A young newlywed, Maureen, recently told me she was visiting her friend, Cassie. Cassie’s sister, who has a toddler, was also visiting. The toddler was a busy boy, and he knocked over a drink. Maureen said she waited for a harsh reprimand but instead the sweet mother said, “Oh dear, Johnny. Did you spill your drink? Well, that’s okay. Let Mommy help you clean it up.” 

My friend then said that in her family-of-origin, if you made a mess, you were met with, “Can’t you be more careful?!” We have all learned how to react when others disappoint us—even if it’s toddlers—by watching others. 

I think one of the most helpful relationship skills in the world (I’m not exaggerating) is the ability to accept other people as imperfect, fallen creatures who are ½ strengths and ½ weaknesses. People disappoint. Let’s go a step further. All people disappoint. We want others to be faithful, giving, selfless, considerate, merciful, self-sacrificing, generous, and affirming. But they can’t do all of that consistently. No one can. Eventually, everyone will disappoint you. (Actually, to be fair, I’ve heard a few stories about some parents who are almost perfect like this, but just a few.)

We have a joke in our family that the most important marriage skill is “overlooking.” That’s kind of funny, because it implies that spouses do a lot of wrong things that need to be overlooked. However, if people are breathing, they are in porcupine mode, pricking each other, and offending each other.
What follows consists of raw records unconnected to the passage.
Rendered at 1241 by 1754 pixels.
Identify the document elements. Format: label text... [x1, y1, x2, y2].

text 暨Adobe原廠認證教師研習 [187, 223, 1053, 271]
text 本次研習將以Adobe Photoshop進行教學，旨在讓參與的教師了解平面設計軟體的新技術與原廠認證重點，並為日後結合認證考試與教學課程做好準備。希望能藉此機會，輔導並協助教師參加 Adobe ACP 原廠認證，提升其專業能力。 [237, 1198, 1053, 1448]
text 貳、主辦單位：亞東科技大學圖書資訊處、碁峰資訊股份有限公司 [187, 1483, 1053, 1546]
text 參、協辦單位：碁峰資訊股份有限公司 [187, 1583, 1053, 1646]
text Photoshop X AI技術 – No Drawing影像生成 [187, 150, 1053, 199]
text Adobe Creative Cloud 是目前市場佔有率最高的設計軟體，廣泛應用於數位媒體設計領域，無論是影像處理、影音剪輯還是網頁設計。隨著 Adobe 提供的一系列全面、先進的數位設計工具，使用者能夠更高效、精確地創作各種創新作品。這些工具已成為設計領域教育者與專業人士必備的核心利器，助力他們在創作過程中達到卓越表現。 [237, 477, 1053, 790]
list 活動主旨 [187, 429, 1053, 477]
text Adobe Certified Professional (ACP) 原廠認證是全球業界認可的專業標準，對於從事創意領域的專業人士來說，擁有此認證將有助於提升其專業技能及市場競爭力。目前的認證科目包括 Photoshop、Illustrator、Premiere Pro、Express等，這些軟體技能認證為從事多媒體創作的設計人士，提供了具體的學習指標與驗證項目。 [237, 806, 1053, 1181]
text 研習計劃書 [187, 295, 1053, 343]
My friend, Karen, is very good at accepting others. When we lived in the same neighborhood and walked together, she would tell me stories about what people said and how they acted. But she was never offended or resentful. I remember thinking, “Really? You put up with that? You forgave that?” She accepts people because she somehow understands that this is the human lot. (It’s no surprise to find out that her sweet mother is just like this.) 

For those of you who are mere mortals and your parents were average (or below), you have to learn to think like this. You have to renew your mind (Romans 12: 2) and learn to overlook (be smoke) and forgive. Knowing your own shortcomings is extremely helpful, as well, as this helps you accept others. 
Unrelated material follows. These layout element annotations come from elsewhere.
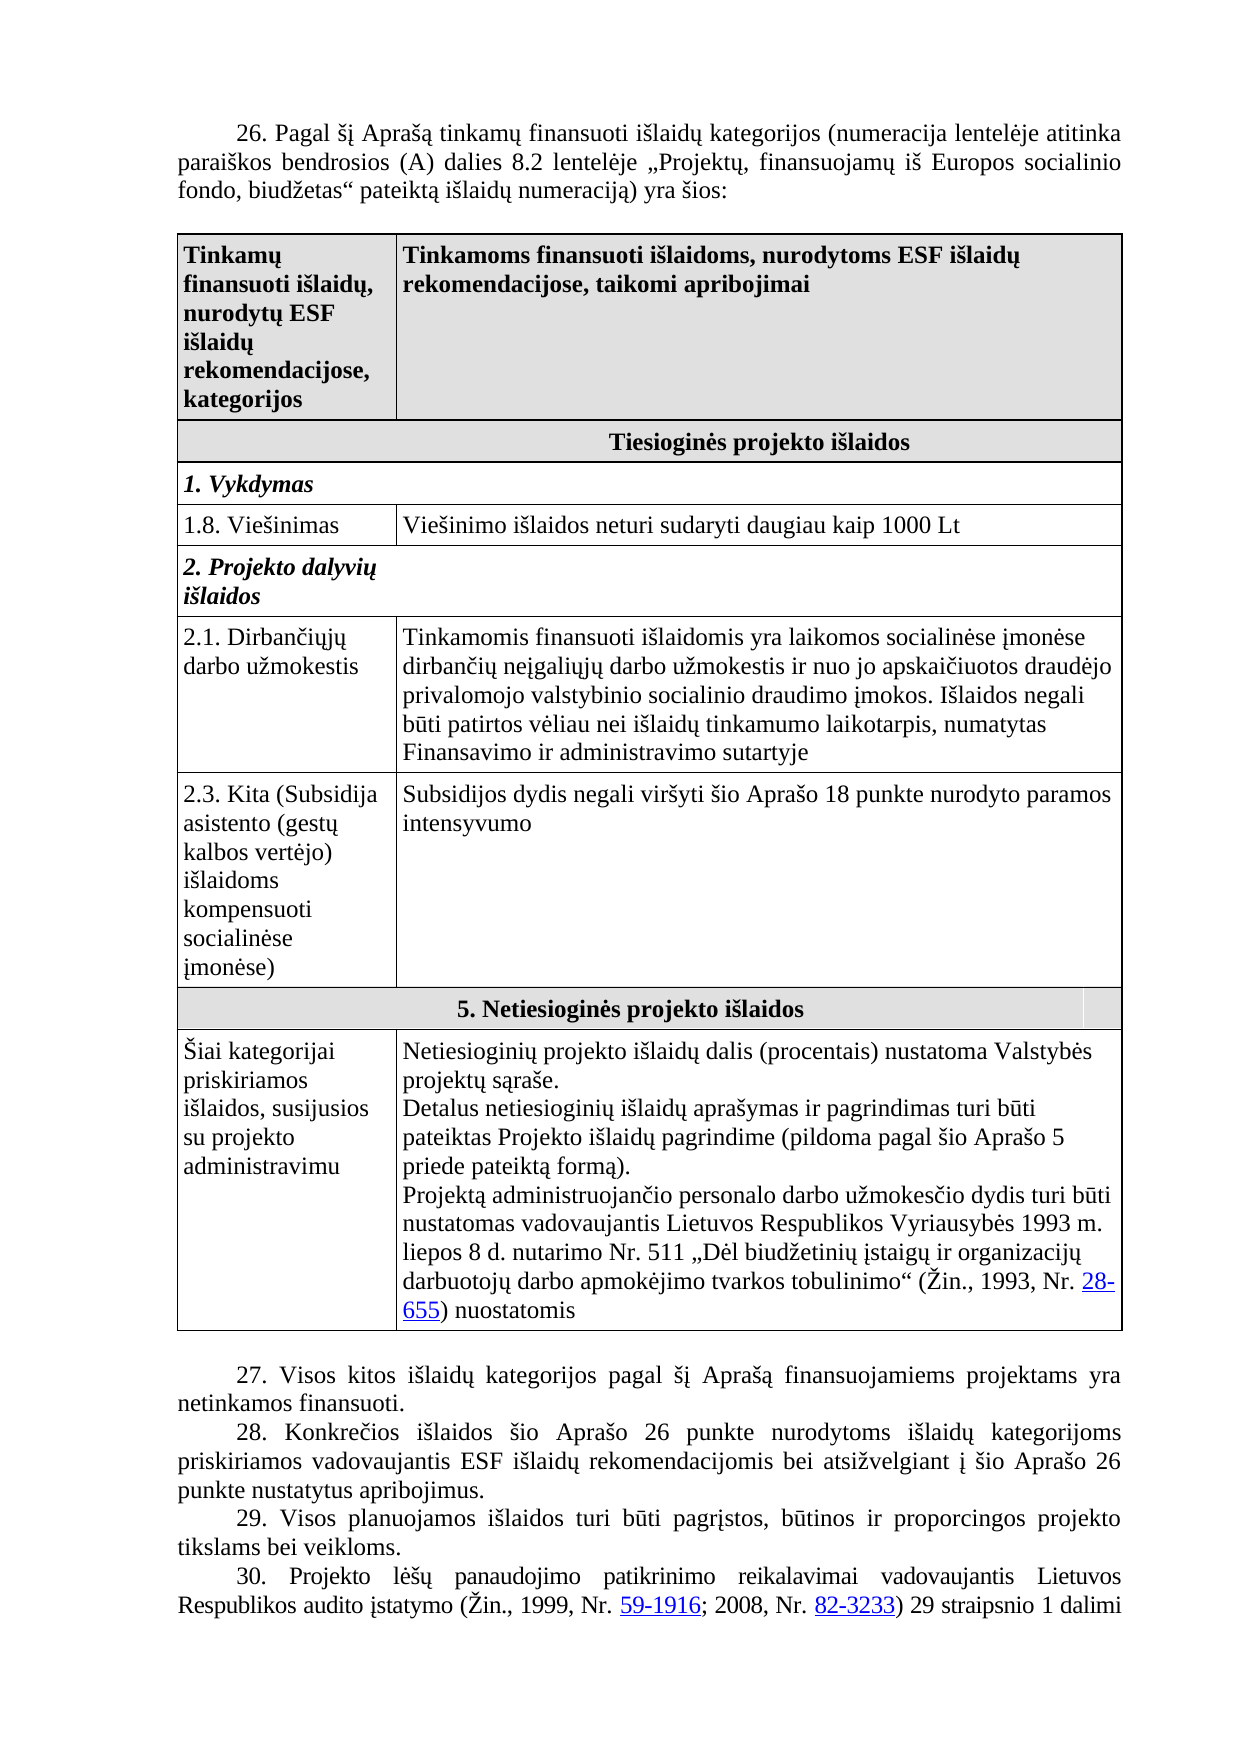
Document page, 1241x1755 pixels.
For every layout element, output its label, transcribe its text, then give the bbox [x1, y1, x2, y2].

text 28. Konkrečios išlaidos šio Aprašo 26 punkte nurodytoms išlaidų kategorijoms priskiriamos vadovaujantis ESF išlaidų rekomendacijomis bei atsižvelgiant į šio Aprašo 26 punkte nustatytus apribojimus. [177, 1417, 1122, 1503]
table_cell [178, 421, 397, 461]
text 29. Visos planuojamos išlaidos turi būti pagrįstos, būtinos ir proporcingos projekto tikslams bei veikloms. [177, 1503, 1122, 1561]
table_cell 1. Vykdymas [178, 463, 1096, 503]
table_cell 2. Projekto dalyvių išlaidos [178, 546, 397, 616]
table_header Tinkamų finansuoti išlaidų, nurodytų ESF išlaidų rekomendacijose, kategorijos [178, 235, 396, 419]
table_cell Subsidijos dydis negali viršyti šio Aprašo 18 punkte nurodyto paramos intensyvumo [397, 773, 1121, 986]
table_cell [397, 546, 1121, 616]
table_cell 5. Netiesioginės projekto išlaidos [178, 988, 1083, 1028]
table_cell 2.3. Kita (Subsidija asistento (gestų kalbos vertėjo) išlaidoms kompensuoti socialinėse įmonėse) [178, 773, 396, 986]
table_cell 2.1. Dirbančiųjų darbo užmokestis [178, 617, 396, 772]
table_cell Šiai kategorijai priskiriamos išlaidos, susijusios su projekto administravimu [178, 1030, 396, 1329]
table_cell [1096, 463, 1121, 503]
table_cell Netiesioginių projekto išlaidų dalis (procentais) nustatoma Valstybės projektų sąraše. Detalus netiesioginių išlaidų aprašymas ir pagrindimas turi būti pateiktas Projekto išlaidų pagrindime (pildoma pagal šio Aprašo 5 priede pateiktą formą). Projektą administruojančio personalo darbo užmokesčio dydis turi būti nustatomas vadovaujantis Lietuvos Respublikos Vyriausybės 1993 m. liepos 8 d. nutarimo Nr. 511 „Dėl biudžetinių įstaigų ir organizacijų darbuotojų darbo apmokėjimo tvarkos tobulinimo“ (Žin., 1993, Nr. 28-655) nuostatomis [397, 1030, 1121, 1329]
text 30. Projekto lėšų panaudojimo patikrinimo reikalavimai vadovaujantis Lietuvos Respublikos audito įstatymo (Žin., 1999, Nr. 59-1916; 2008, Nr. 82-3233) 29 straipsnio 1 dalimi [177, 1561, 1122, 1618]
table_header Tinkamoms finansuoti išlaidoms, nurodytoms ESF išlaidų rekomendacijose, taikomi apribojimai [397, 235, 1121, 419]
text 27. Visos kitos išlaidų kategorijos pagal šį Aprašą finansuojamiems projektams yra netinkamos finansuoti. [177, 1360, 1122, 1417]
table_cell Tiesioginės projekto išlaidos [397, 421, 1121, 461]
table_cell Tinkamomis finansuoti išlaidomis yra laikomos socialinėse įmonėse dirbančių neįgaliųjų darbo užmokestis ir nuo jo apskaičiuotos draudėjo privalomojo valstybinio socialinio draudimo įmokos. Išlaidos negali būti patirtos vėliau nei išlaidų tinkamumo laikotarpis, numatytas Finansavimo ir administravimo sutartyje [397, 617, 1121, 772]
table_cell Viešinimo išlaidos neturi sudaryti daugiau kaip 1000 Lt [397, 505, 1121, 545]
text 26. Pagal šį Aprašą tinkamų finansuoti išlaidų kategorijos (numeracija lentelėje atitinka paraiškos bendrosios (A) dalies 8.2 lentelėje „Projektų, finansuojamų iš Europos socialinio fondo, biudžetas“ pateiktą išlaidų numeraciją) yra šios: [177, 118, 1122, 204]
table_cell [1084, 988, 1121, 1028]
table_cell 1.8. Viešinimas [178, 505, 396, 545]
One very lovely woman in one of my recent groups was disappointed with the snappiness of her 17-year-old daughter. She was starting to resent her daughter because she interpreted the daughter’s need for independence as disrespect. However, when the mother understood and accepted the daughter’s need for increased independence and thus gave her a little needed space, her relationship with her daughter bloomed again. (Of course you have to train children, but being 17 is very close to being an adult and the relationship must change.)

One helpful trick for when you’re offended by someone you care about is to Flip the Coin. When you realize you’re offended, you say to yourself, “Don’t look at how you’re loved and given to. Look at how you love and give.” That’s Flipping the Coin. It’s similar to Hot Potatoes. It’s changing thoughts! (If you’ve read Lessons 1-3 in Happy School, you already know all about the miracle of changing thoughts, i.e. Moving Into Another Room in Your Brain.)
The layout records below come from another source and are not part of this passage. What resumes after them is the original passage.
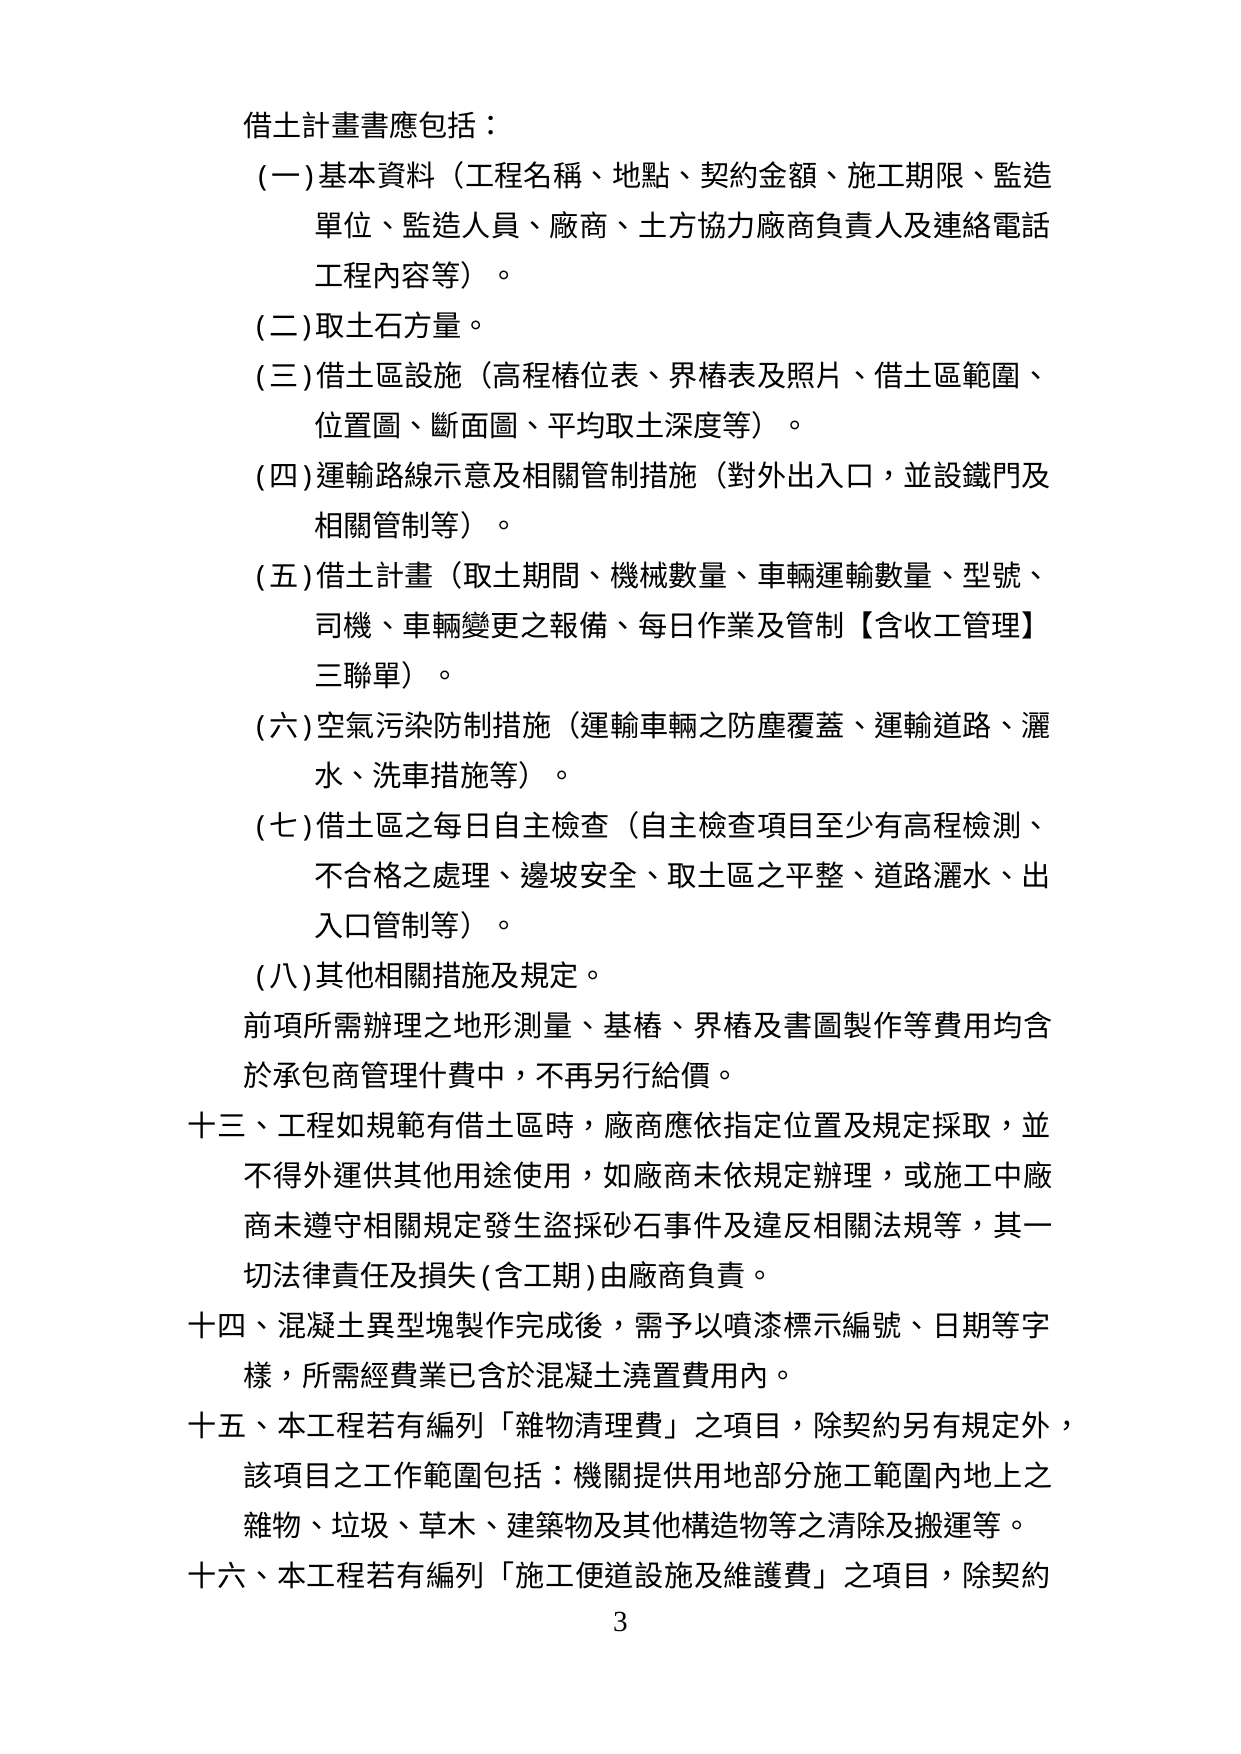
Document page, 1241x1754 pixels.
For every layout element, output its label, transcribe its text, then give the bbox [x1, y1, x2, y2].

text 十四、混凝土異型塊製作完成後，需予以噴漆標示編號、日期等字樣，所需經費業已含於混凝土澆置費用內。 [187, 1296, 1053, 1396]
text 十三、工程如規範有借土區時，廠商應依指定位置及規定採取，並不得外運供其他用途使用，如廠商未依規定辦理，或施工中廠商未遵守相關規定發生盜採砂石事件及違反相關法規等，其一切法律責任及損失(含工期)由廠商負責。 [187, 1096, 1053, 1296]
text (五)借土計畫（取土期間、機械數量、車輛運輸數量、型號、司機、車輛變更之報備、每日作業及管制【含收工管理】三聯單）。 [251, 546, 1053, 696]
text (七)借土區之每日自主檢查（自主檢查項目至少有高程檢測、不合格之處理、邊坡安全、取土區之平整、道路灑水、出入口管制等）。 [251, 796, 1053, 946]
text (八)其他相關措施及規定。 [251, 946, 1053, 996]
text 借土計畫書應包括： [243, 96, 1053, 146]
text (一)基本資料（工程名稱、地點、契約金額、施工期限、監造單位、監造人員、廠商、土方協力廠商負責人及連絡電話、工程內容等）。 [253, 146, 1053, 296]
text 十五、本工程若有編列「雜物清理費」之項目，除契約另有規定外，該項目之工作範圍包括：機關提供用地部分施工範圍內地上之雜物、垃圾、草木、建築物及其他構造物等之清除及搬運等。 [187, 1396, 1053, 1546]
text (四)運輸路線示意及相關管制措施（對外出入口，並設鐵門及相關管制等）。 [251, 446, 1053, 546]
text (三)借土區設施（高程樁位表、界樁表及照片、借土區範圍、位置圖、斷面圖、平均取土深度等）。 [251, 346, 1053, 446]
text 前項所需辦理之地形測量、基樁、界樁及書圖製作等費用均含於承包商管理什費中，不再另行給價。 [243, 996, 1053, 1096]
text (六)空氣污染防制措施（運輸車輛之防塵覆蓋、運輸道路、灑水、洗車措施等）。 [251, 696, 1053, 796]
text 十六、本工程若有編列「施工便道設施及維護費」之項目，除契約另有規定外，該項目之工作範圍包括：便道闢築、租地、維護、施工便道之維護及損壞之整修等費在內。廠商應於竣工時負責修復完整或復原等。 [187, 1546, 1053, 1596]
text (二)取土石方量。 [251, 296, 1053, 346]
God lifts up the humble. Accept, overlook, forgive, repeat. The principle is unstoppable and unbeatable for growing close, warm, deep relationships. 

If you’re appalled and think this is not good relationship advice, then you have not been soaking in the New Testament. This is exactly what the Apostle Paul taught the Colossians in chapter 3, verses 12b-13: “…clothe yourselves with compassion, kindness, humility, gentleness and patience. Bear with each other and forgive one another if any of you has a grievance against someone. Forgive as the Lord forgave you.”

Another tip I discuss with my groups in helping them deal with difficult people is to consciously think about any way this person has benefitted you. One girl told me how difficult her mother was, but it helped her to forgive her mother when she remembered that the mother had paid for her college. Another woman told me how a friend had betrayed her, but she also was better able to forgive as she remembered all the information she had learned from this friend about how to set-up her new home business. 

It is guaranteed that other people will disappoint you. But as Christians, we have anti-cultural advice in how to respond. Learn to overlook. “…it is (one’s) glory to overlook an offense” (Prov. 19:11).